Work item
Everything in the listing below from the line containing "Informace o projektu" through the line containing "AQE advisors, a.s." must be repeated exactly; the remaining lines are not wanted.

Data under study
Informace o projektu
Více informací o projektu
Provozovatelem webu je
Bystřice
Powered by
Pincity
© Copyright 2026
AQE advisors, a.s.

* * *

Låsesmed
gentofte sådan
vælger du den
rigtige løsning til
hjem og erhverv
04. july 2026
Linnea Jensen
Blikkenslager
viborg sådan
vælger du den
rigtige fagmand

---

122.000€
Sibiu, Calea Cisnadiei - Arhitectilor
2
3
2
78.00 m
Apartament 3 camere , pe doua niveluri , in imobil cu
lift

Response for this exercise
Informace o projektu
Více informací o projektu
Provozovatelem webu je
Bystřice
Powered by
Pincity
© Copyright 2026
AQE advisors, a.s.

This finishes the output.